As early as December, Wilkinson had sent Clark a reminder that each of them knew too much about the other’s links to Burr. “Suspicion is afloat! and numbers are implicated,” he wrote, and added with dramatic underlining, “Thank God, your advice to Bellechasse, if your character was not a sufficient guarantee, would vindicate you against any imputation.”

In January 1807, at the height of his dictatorial rule, the general recalled in another letter Clark’s pro- Creole comment about not wanting his children to be part of the United States. “It is a fact,” Wilkinson wrote, “that our fool [Claiborne] has written to his contemptible fabricator [the president] that you had declared if you had children you would teach them to curse the United States as soon as they were able to lisp.” The theme appeared for a third time in March 1807: “Mr. Burr and his accredited agents have made, or endeavour to make, much use of Mr. Clark’s name.” Wilkinson assured him, “General W. has never mentioned it.”

This letter crossed with one sent by Clark from Washington warning Wilkinson, “You are calumniated from all quarters,” with rumors “of your having received 10,000 dollars, at Orleans, of the Spaniards when you went to take possession. I have pointed out the utter impossibility of such a thing.” To this, Wilkinson replied in May, smoothly assuring Clark, “A friendship, founded on almost twenty years acquaintance makes it my peculiar duty, pending the highly important developments which are at issue, to watch over and defend your fame, should it be implicated in the discussion.”

It was a dangerous strategy. As preparations were made for Aaron Burr’s trial, and public excitement mounted about who else had been involved, one or another might conclude more was to be gained from blowing the whistle than keeping such dangerous information secret.

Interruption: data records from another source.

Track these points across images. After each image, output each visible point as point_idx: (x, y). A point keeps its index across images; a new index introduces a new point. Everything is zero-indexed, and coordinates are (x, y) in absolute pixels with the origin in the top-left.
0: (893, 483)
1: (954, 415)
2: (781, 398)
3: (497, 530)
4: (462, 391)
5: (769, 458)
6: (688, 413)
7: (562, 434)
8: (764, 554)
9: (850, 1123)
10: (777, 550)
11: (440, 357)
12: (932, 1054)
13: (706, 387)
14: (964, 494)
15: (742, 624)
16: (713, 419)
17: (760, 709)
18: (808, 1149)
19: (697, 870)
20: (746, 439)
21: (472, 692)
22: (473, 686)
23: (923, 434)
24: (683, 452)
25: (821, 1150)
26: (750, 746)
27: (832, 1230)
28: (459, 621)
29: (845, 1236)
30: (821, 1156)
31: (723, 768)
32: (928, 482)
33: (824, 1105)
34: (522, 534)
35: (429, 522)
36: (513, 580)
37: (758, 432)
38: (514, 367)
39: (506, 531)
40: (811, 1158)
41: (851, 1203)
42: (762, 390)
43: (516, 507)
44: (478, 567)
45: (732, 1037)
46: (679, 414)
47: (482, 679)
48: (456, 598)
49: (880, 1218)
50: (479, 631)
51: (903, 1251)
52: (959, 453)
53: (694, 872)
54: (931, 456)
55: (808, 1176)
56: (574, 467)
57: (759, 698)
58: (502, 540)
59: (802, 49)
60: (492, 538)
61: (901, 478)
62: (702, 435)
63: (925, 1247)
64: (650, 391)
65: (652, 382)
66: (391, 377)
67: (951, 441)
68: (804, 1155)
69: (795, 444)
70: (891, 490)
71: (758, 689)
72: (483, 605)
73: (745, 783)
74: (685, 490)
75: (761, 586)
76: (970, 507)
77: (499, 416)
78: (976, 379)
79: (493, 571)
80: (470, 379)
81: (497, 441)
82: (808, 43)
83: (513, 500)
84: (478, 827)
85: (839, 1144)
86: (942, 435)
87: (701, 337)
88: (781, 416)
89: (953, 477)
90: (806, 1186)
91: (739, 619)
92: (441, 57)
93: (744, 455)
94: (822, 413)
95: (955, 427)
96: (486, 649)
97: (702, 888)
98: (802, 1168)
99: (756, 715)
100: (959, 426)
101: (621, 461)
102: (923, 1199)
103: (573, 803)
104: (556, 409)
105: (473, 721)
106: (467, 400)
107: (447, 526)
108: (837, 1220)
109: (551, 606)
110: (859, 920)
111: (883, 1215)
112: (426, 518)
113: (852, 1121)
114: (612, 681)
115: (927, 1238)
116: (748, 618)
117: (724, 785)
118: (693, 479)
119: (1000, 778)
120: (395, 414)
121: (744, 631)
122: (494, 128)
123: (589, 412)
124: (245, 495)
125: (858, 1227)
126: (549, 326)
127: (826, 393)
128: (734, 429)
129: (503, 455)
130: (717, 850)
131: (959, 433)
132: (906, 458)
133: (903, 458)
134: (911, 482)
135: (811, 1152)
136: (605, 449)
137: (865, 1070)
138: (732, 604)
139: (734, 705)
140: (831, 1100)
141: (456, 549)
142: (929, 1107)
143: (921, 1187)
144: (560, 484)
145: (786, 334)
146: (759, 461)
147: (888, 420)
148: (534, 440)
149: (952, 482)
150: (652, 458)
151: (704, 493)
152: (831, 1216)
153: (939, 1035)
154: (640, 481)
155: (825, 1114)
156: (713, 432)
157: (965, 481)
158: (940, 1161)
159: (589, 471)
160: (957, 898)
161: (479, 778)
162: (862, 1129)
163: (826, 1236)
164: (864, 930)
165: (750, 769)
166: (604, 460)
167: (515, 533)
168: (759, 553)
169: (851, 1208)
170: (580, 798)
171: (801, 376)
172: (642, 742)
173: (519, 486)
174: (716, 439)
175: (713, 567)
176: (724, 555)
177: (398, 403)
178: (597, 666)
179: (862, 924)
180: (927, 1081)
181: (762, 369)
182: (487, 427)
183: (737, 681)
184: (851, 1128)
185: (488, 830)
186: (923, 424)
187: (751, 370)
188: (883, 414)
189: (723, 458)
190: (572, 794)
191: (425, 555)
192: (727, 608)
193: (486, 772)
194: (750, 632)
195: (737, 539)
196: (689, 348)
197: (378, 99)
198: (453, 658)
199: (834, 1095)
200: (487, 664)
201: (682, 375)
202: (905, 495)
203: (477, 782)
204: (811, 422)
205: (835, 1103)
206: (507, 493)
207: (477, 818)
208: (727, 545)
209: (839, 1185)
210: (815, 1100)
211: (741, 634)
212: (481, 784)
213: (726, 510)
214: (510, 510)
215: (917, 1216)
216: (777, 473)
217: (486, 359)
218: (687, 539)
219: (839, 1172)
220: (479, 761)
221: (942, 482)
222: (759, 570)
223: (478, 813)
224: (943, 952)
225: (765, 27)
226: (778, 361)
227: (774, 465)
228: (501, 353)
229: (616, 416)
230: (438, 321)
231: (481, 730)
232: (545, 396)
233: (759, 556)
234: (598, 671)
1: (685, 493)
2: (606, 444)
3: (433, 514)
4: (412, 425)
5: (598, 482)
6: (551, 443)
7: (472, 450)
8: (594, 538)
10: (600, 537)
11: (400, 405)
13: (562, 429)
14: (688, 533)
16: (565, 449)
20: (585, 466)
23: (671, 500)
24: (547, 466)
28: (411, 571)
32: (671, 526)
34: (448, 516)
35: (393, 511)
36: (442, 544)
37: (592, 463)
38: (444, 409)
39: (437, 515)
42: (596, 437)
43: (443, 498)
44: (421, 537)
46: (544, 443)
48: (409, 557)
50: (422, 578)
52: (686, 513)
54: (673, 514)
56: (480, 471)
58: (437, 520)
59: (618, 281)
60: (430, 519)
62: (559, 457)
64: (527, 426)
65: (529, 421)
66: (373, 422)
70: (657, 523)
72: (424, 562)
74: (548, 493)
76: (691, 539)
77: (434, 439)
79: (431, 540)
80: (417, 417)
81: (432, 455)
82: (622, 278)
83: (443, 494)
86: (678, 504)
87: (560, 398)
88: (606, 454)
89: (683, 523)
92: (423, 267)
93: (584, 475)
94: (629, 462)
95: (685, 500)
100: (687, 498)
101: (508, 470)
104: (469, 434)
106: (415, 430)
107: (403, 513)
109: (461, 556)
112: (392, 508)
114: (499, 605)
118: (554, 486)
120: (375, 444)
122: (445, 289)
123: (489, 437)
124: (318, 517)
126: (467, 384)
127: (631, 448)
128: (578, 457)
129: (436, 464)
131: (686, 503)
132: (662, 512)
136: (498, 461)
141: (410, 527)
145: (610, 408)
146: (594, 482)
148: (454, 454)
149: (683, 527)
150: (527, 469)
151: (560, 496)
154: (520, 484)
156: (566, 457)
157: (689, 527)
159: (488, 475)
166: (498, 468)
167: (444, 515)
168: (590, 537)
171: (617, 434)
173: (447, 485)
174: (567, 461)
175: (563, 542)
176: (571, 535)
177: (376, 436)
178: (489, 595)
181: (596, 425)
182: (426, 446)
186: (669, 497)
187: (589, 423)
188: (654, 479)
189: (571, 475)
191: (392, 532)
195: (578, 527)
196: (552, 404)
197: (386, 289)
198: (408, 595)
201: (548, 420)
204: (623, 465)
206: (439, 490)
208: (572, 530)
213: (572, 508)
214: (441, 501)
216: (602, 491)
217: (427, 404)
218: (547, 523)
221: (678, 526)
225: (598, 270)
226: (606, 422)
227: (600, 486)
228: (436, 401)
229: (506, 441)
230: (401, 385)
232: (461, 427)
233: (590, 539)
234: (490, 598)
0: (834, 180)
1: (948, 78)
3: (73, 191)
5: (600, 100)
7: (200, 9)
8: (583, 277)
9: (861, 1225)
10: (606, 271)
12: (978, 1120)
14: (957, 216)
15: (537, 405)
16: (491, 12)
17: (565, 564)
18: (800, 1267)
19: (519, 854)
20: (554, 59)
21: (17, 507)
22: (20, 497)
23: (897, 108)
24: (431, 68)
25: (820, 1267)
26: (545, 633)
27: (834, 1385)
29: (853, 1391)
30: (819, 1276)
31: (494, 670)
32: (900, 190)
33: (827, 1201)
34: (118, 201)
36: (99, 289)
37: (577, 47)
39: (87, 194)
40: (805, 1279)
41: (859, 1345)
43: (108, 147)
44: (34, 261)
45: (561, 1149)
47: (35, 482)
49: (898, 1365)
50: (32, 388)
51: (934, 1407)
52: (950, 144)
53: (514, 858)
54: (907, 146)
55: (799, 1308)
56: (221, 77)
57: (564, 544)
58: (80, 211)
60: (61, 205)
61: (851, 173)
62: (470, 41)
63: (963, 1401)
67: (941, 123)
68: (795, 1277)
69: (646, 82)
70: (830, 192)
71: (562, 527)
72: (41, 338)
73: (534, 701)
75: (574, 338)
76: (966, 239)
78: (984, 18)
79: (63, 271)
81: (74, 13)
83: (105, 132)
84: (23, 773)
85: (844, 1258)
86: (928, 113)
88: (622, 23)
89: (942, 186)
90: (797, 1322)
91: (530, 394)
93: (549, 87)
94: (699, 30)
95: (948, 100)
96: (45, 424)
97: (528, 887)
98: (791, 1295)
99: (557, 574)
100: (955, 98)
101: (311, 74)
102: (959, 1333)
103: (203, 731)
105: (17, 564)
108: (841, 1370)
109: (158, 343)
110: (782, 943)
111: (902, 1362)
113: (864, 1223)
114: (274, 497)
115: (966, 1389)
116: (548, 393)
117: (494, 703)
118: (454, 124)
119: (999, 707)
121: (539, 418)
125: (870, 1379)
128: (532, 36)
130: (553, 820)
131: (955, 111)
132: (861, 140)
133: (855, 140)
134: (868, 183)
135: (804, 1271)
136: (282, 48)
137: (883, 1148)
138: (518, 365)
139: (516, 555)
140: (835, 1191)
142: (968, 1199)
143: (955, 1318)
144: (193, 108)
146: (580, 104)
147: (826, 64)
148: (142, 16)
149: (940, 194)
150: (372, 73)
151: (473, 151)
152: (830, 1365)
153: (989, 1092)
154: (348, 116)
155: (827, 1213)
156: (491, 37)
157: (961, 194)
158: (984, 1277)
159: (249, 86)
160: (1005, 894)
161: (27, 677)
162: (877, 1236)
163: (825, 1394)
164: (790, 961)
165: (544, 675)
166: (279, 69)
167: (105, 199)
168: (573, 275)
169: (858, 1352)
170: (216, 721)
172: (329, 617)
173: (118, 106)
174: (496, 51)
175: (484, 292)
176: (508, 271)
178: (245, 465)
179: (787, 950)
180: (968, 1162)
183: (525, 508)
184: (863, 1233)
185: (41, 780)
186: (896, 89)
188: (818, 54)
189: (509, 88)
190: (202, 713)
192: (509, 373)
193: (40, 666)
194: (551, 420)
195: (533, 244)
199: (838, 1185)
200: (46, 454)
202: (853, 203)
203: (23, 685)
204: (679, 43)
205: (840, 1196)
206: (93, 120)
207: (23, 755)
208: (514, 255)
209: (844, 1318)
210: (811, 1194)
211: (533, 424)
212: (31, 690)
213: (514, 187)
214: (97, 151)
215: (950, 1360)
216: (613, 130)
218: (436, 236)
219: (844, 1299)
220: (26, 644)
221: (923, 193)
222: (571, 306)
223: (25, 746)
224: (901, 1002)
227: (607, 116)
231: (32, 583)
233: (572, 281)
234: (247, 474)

Unnoticed amid the storm of interest stirred up by Burr’s appearance in court was the return to the United States on July 1 of Captain Zebulon Pike and most of his party. An epic of courage and hardiness had taken them close to Santa Fe, where they were, as expected, captured by the Spanish, but not until February 1807. As prisoners, they were then taken down the Camino Real deep into Mexico, ending up, ironically, in Chihuahua, Wilkinson’s ultimate goal. There Salcedo ordered Pike and his men to be released, and they were escorted back through Texas to the border. The expected rescue had never come, the expected war with Spain was not fought, and what was perhaps the real conspiracy with Burr remained hidden.

BY THE TIME JAMES WILKINSON reached Washington, his enemies were waiting for him in force. Chief among them was Aaron Burr. At the time of his arrest, he exclaimed bitterly to Mississippi’s attorney general, “As to any projects or plans which may have been formed between General Wilkinson and myself heretofore, they are now completely frustrated by the perfidious conduct of Wilkinson, and the world must pronounce him a perfidious villain.” With the help of his daughter, Theodosia, and the wealthy Blennerhassett, a powerful legal team under the leadership of Edmund Randolph, George Washington’s attorney general, was assembled to defend Burr, their overt aim being to prove both Burr’s innocence and the general’s guilt.

“Our ground of defence is that Mr. Burr’s expedition was in concurrence with General Wilkinson, against the dominions of the king of Spain, in case of a war,” George Wickham, the most damaging of Burr’s counsel, stated bluntly. “If we prove that, at the time Wilkinson was pretending to favor Burr’s expedition . . . he was receiving a Spanish pension, this will explain his conduct. He defeated the enterprize of Burr by hatching a charge of treason against the United States, on purpose to serve the king whose money he was receiving!”

Others were ready to provide corroborating detail. Even before his arrest, John Adair had pinned the blame for failure on Wilkinson. “Why, something would have been done if Wilkinson had not turned out a damned coward,” he declared on hearing the news from the Sabine River, “for if he had attacked the Spaniards, and the blood of one man had been spilt, the government could not have stopped the western people.” Arrested and shipped north as a prisoner by his former friend, Adair had immediately been released on a writ of habeas corpus and gladly supplied the defense with copies of Wilkinson’s numerous letters encouraging him to “come on” to Mexico.